この章は名実の不一致のことを指摘しているという。
「觚」は、酒杯のことで、飲み口が円ではなくて、六角形であることが正式であって、それは礼儀を節目ごとに忘れず、また乱酔するなという暗示であったという。しかし、六角に作るのが技術的に面倒ということもあり、正式の形の製品がなくなり、形式と内容が一致することがなくなったという。
異次元な対応も一時であれば、効果があるのかもしれない。しかし、それを闇雲に続ければ乱酔する事態になってはいないだろうか。
「名実」とは、名声と功績。

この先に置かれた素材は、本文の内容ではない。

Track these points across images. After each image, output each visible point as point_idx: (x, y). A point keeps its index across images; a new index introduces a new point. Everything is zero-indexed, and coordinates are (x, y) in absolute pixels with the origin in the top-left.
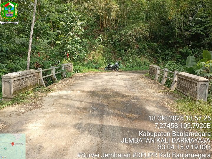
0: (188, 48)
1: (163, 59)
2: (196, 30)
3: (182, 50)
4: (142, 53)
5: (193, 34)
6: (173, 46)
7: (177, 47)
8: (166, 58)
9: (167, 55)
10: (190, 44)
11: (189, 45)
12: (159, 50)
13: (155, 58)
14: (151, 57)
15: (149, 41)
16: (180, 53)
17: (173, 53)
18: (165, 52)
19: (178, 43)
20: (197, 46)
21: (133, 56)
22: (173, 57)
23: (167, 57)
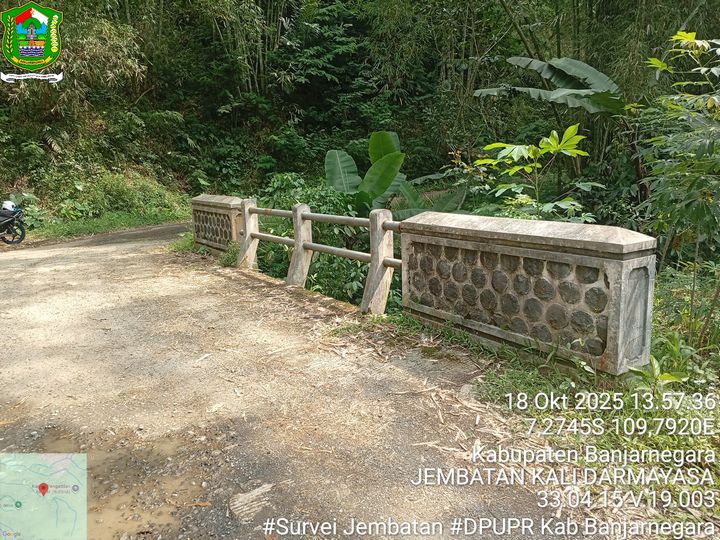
0: (291, 131)
1: (211, 174)
2: (310, 66)
3: (276, 138)
4: (123, 151)
5: (303, 80)
6: (240, 124)
7: (254, 128)
8: (224, 171)
9: (223, 157)
10: (298, 116)
11: (296, 120)
12: (190, 141)
13: (182, 171)
14: (164, 167)
15: (141, 103)
16: (269, 148)
17: (244, 149)
18: (215, 149)
19: (255, 110)
20: (319, 123)
21: (84, 167)
22: (247, 164)
23: (226, 167)
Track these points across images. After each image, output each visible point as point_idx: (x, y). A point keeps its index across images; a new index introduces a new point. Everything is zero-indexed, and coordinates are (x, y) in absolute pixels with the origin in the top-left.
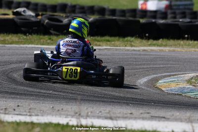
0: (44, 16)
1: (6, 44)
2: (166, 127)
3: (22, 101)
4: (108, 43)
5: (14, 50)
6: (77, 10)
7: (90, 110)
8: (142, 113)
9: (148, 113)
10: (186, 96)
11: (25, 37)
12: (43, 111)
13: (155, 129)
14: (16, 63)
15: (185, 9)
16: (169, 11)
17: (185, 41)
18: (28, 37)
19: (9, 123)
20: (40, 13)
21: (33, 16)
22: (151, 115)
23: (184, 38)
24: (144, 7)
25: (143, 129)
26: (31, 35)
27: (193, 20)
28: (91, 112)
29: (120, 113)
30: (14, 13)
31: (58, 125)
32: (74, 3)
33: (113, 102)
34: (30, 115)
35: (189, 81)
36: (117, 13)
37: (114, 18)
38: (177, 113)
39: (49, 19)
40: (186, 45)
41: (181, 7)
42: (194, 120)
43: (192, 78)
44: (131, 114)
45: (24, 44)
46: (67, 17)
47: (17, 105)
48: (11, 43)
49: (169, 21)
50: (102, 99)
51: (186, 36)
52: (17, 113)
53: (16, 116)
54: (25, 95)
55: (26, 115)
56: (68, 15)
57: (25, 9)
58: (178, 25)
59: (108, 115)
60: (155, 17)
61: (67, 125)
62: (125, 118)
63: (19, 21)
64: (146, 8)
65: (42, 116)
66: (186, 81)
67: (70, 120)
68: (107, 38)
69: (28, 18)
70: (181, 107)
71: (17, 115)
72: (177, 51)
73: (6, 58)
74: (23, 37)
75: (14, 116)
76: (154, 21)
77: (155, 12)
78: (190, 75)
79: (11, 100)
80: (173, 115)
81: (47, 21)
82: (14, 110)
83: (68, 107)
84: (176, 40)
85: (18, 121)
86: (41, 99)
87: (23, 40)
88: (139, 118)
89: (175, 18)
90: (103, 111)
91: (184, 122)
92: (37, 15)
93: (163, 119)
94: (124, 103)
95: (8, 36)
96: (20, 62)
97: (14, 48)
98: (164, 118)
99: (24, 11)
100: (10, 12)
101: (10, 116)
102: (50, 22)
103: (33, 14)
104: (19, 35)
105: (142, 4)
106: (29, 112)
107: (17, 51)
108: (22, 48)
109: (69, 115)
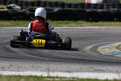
0: (26, 9)
1: (3, 27)
2: (103, 77)
3: (14, 62)
4: (67, 25)
5: (8, 30)
6: (47, 5)
7: (56, 67)
8: (88, 68)
9: (92, 68)
10: (115, 57)
11: (15, 22)
12: (27, 68)
13: (96, 78)
15: (115, 2)
16: (105, 4)
17: (115, 22)
18: (17, 22)
19: (5, 76)
20: (24, 7)
21: (20, 9)
22: (94, 69)
23: (114, 21)
25: (89, 78)
26: (19, 21)
27: (120, 9)
28: (57, 68)
29: (74, 68)
30: (8, 8)
31: (36, 77)
33: (70, 61)
34: (18, 71)
35: (118, 47)
36: (72, 6)
37: (70, 9)
38: (110, 68)
40: (115, 25)
41: (112, 1)
42: (120, 71)
43: (119, 46)
44: (81, 68)
45: (15, 26)
47: (10, 65)
48: (6, 26)
49: (105, 10)
50: (63, 60)
51: (115, 19)
54: (15, 58)
55: (16, 71)
57: (15, 5)
58: (110, 12)
59: (67, 70)
60: (96, 8)
61: (42, 77)
62: (77, 71)
63: (11, 12)
64: (90, 2)
65: (26, 71)
66: (116, 47)
67: (43, 74)
68: (66, 21)
69: (16, 10)
70: (112, 64)
71: (10, 71)
72: (110, 29)
73: (3, 36)
74: (13, 22)
75: (8, 72)
76: (95, 10)
77: (96, 4)
78: (118, 43)
79: (7, 62)
80: (107, 69)
81: (28, 12)
82: (9, 68)
83: (41, 65)
84: (109, 22)
85: (11, 75)
86: (26, 60)
87: (14, 24)
88: (86, 71)
90: (64, 68)
91: (114, 73)
92: (22, 8)
93: (101, 72)
94: (77, 62)
95: (4, 22)
98: (102, 70)
99: (14, 6)
100: (5, 7)
101: (6, 72)
102: (30, 12)
103: (19, 8)
104: (12, 21)
106: (18, 69)
107: (10, 31)
108: (14, 29)
109: (43, 70)
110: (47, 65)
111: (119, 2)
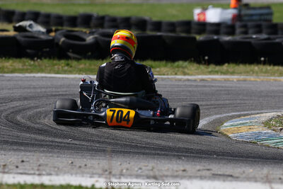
0: (58, 32)
1: (5, 73)
3: (29, 154)
5: (16, 81)
6: (106, 24)
7: (125, 165)
8: (199, 170)
9: (208, 170)
10: (262, 145)
11: (32, 63)
12: (58, 169)
14: (19, 99)
15: (260, 20)
16: (238, 24)
17: (261, 67)
18: (36, 63)
19: (9, 186)
20: (54, 28)
21: (43, 33)
22: (213, 172)
23: (258, 62)
24: (202, 18)
26: (41, 59)
27: (272, 37)
28: (127, 169)
29: (168, 170)
30: (16, 29)
31: (80, 188)
32: (102, 13)
33: (158, 154)
34: (39, 175)
35: (267, 124)
36: (164, 27)
37: (159, 34)
38: (250, 170)
39: (67, 36)
40: (261, 71)
41: (255, 18)
42: (274, 179)
43: (271, 120)
44: (184, 171)
45: (31, 72)
46: (91, 33)
47: (21, 160)
48: (12, 72)
49: (238, 37)
50: (143, 151)
51: (262, 59)
52: (21, 171)
53: (20, 176)
54: (33, 145)
55: (34, 174)
56: (94, 30)
57: (32, 22)
58: (250, 43)
59: (151, 173)
60: (217, 32)
61: (93, 188)
62: (175, 177)
63: (23, 39)
64: (204, 20)
65: (57, 175)
66: (263, 123)
67: (97, 181)
68: (149, 62)
69: (36, 35)
70: (255, 161)
71: (21, 174)
72: (250, 81)
73: (5, 93)
74: (29, 62)
75: (16, 176)
76: (215, 37)
77: (218, 25)
78: (268, 114)
79: (12, 152)
80: (244, 172)
81: (63, 39)
82: (17, 167)
83: (93, 162)
84: (247, 66)
85: (22, 183)
86: (56, 150)
87: (29, 67)
88: (196, 177)
89: (246, 33)
90: (144, 168)
91: (260, 181)
92: (49, 31)
93: (230, 178)
94: (174, 155)
95: (8, 62)
96: (25, 99)
97: (17, 79)
98: (231, 176)
99: (30, 26)
100: (10, 27)
101: (11, 176)
102: (67, 41)
103: (42, 29)
104: (24, 60)
105: (198, 15)
106: (38, 170)
107: (20, 83)
108: (29, 79)
109: (96, 174)
110: (105, 161)
111: (270, 21)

評判と実際などを意味する。「功成り名遂げる」になってもらいたい。
いよいよGWゴールデンウイークが始まる。久々に行動制限もなくなり、活気づくと予想されているという。旅行などで遠出を計画する人も増え、これまで抑制されていた需要が噴き出し、消費は久々に活況になるとみられるとロイターが報じる。

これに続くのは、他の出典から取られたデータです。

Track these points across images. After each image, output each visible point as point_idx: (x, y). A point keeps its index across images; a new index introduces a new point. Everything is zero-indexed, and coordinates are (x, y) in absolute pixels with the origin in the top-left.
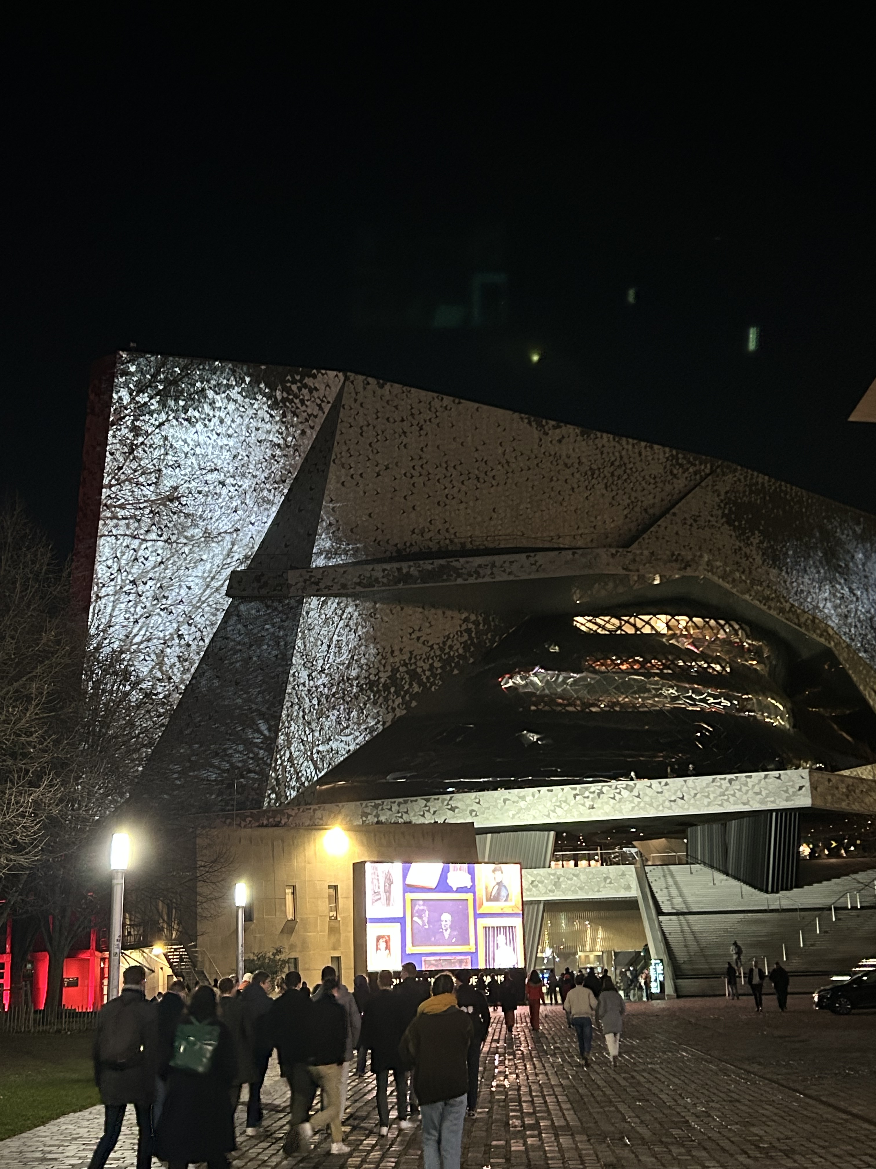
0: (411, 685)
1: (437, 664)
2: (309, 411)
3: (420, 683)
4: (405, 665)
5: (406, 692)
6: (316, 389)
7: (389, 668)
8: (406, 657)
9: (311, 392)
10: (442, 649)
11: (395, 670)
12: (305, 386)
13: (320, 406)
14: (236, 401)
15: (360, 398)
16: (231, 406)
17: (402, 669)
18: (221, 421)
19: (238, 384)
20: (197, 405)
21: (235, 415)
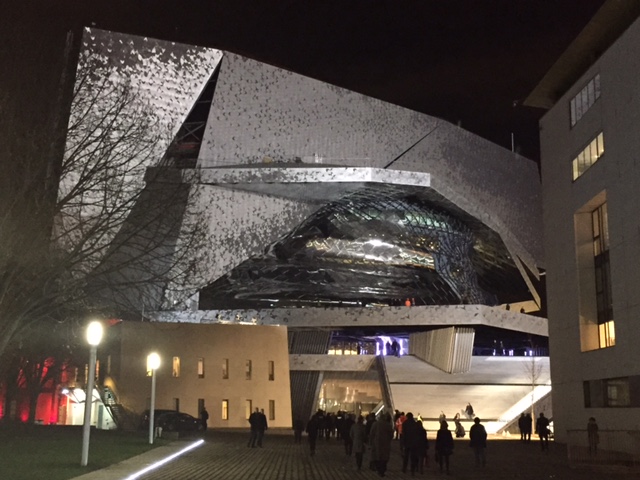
0: (252, 242)
1: (269, 231)
2: (200, 72)
3: (258, 242)
4: (250, 230)
5: (249, 246)
6: (205, 59)
7: (239, 231)
8: (250, 225)
9: (202, 60)
10: (272, 222)
11: (243, 233)
12: (198, 57)
13: (207, 70)
14: (156, 63)
15: (232, 67)
16: (152, 66)
17: (248, 233)
18: (146, 74)
19: (157, 53)
20: (132, 64)
21: (154, 72)
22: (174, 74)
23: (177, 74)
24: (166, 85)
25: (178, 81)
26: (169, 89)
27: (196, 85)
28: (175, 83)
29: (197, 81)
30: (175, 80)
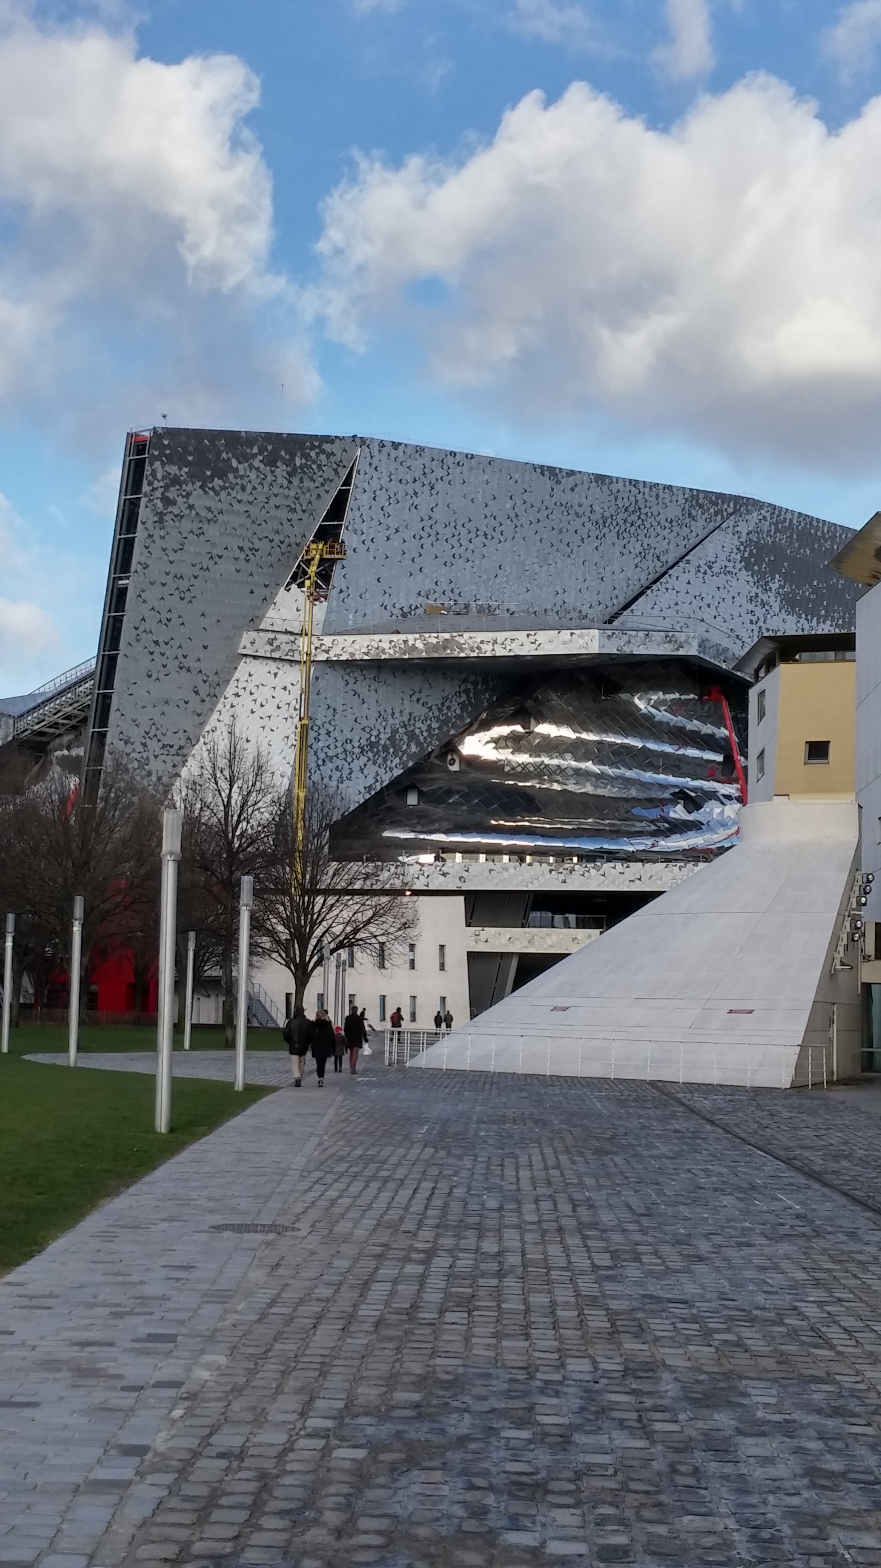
0: (409, 746)
1: (435, 725)
2: (325, 475)
3: (419, 744)
4: (405, 726)
5: (404, 752)
6: (333, 454)
7: (388, 730)
8: (406, 718)
9: (328, 456)
10: (440, 710)
11: (395, 732)
12: (323, 452)
13: (336, 471)
14: (258, 469)
15: (375, 462)
16: (253, 475)
17: (401, 731)
18: (243, 488)
19: (260, 452)
20: (222, 475)
21: (255, 482)
22: (285, 483)
23: (290, 482)
24: (274, 501)
25: (292, 493)
26: (277, 507)
27: (319, 496)
28: (287, 497)
29: (321, 491)
30: (286, 492)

アングル:大型連休「最後の宴」か、止まらぬ物価高 構える消費者 | ロイター
物価上昇の足音が日増しに高まる中、消費者マインドにはすでに陰りの兆候も出ている。専門家からは、この連休が年内「最後の宴」になるとの声も上がっている。(出所:ロイター)
日銀だけの問題ではないのだろうが、一向に明るい兆しがない。日銀がひとり乱酔しているのではなかろうか。